Overwegingen bij COM(2019)246 - Standpunt EU in de Internationale Organisatie voor Wijnbouw en Wijnbereiding (OIV)

Dit is een beperkte versie

U kijkt naar een beperkte versie van dit dossier in de EU Monitor.

 
 
(1) De Internationale Organisatie voor Wijnbouw en Wijnbereiding (OIV) zal tijdens haar volgende algemene vergadering (op 19 juli 2019) resoluties die gevolgen hebben voor het recht van de Unie, onderzoeken en mogelijk goedkeuren. De Unie is geen lid van de OIV. De OIV heeft de Unie op 20 oktober 2017 echter de bijzondere status verleend waarin artikel 4 van het reglement van orde van de OIV voorziet.

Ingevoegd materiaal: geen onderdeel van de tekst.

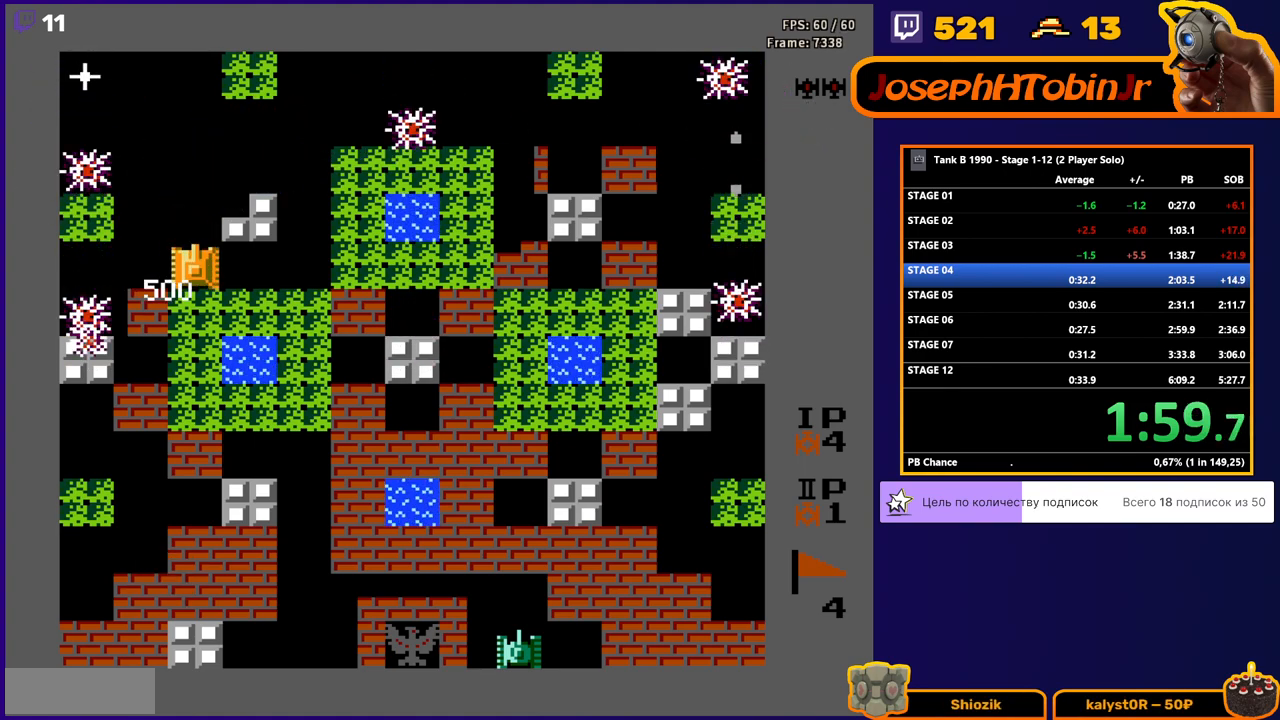
{"buttons": ["DPAD_UP"], "events": []}
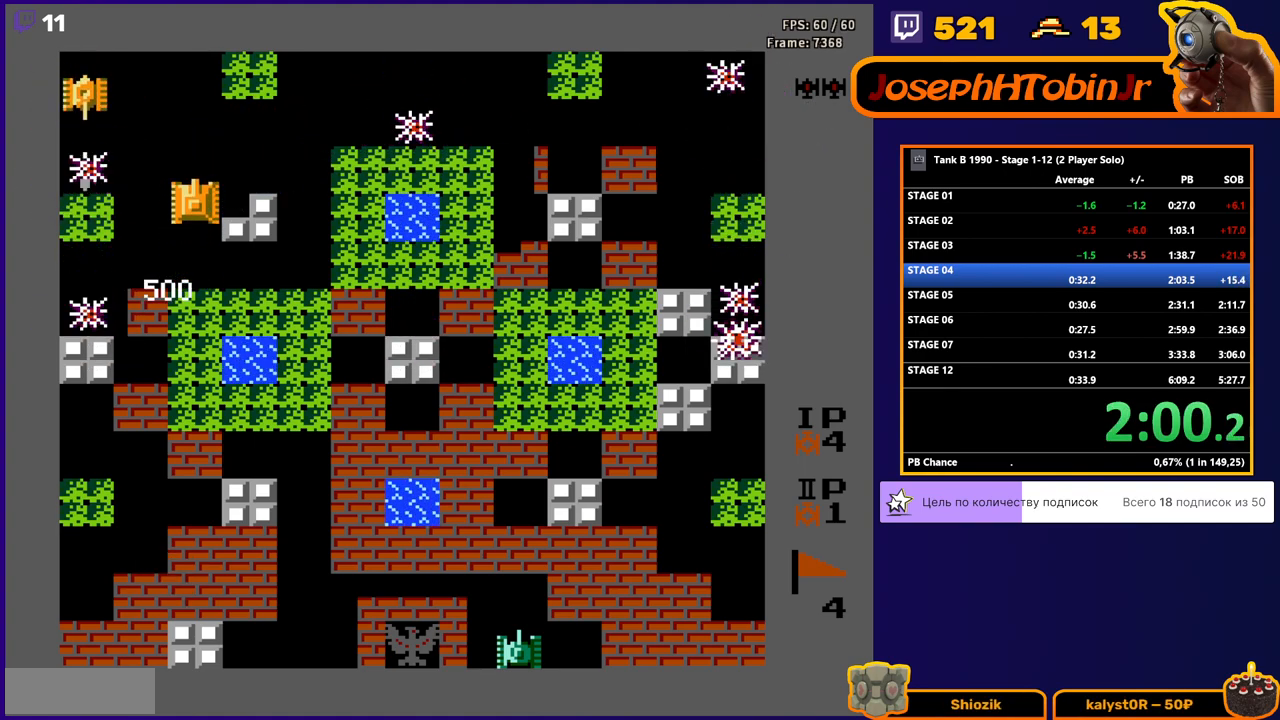
{"buttons": ["B", "DPAD_LEFT"], "events": [[333, "DPAD_LEFT", "down"], [350, "DPAD_UP", "up"], [367, "B", "down"]]}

(2) Twintig EU-lidstaten zijn lid van de OIV. Die lidstaten hebben de mogelijkheid wijzigingen van de ontwerpresoluties van de OIV voor te stellen en hun zal tijdens de volgende algemene vergadering van de OIV op 19 juli 2019 worden gevraagd enkele ontwerpresoluties van de OIV vast te stellen.

(3) Het standpunt van de Unie met betrekking tot die resoluties ten aanzien van aangelegenheden die tot haar bevoegdheid behoren, moet derhalve door de Raad worden vastgesteld en tijdens de vergaderingen van de OIV door de lidstaten die lid zijn van de OIV, worden uitgedragen, waarbij zij gezamenlijk in het belang van de Unie handelen.

(4) Bepaalde door de OIV vastgestelde en gepubliceerde resoluties hebben krachtens Verordening (EU) nr. 1308/2013 van het Europees Parlement en de Raad 5 en Verordening (EG) nr. 606/2009 van de Commissie 6 gevolgen voor het recht van de Unie.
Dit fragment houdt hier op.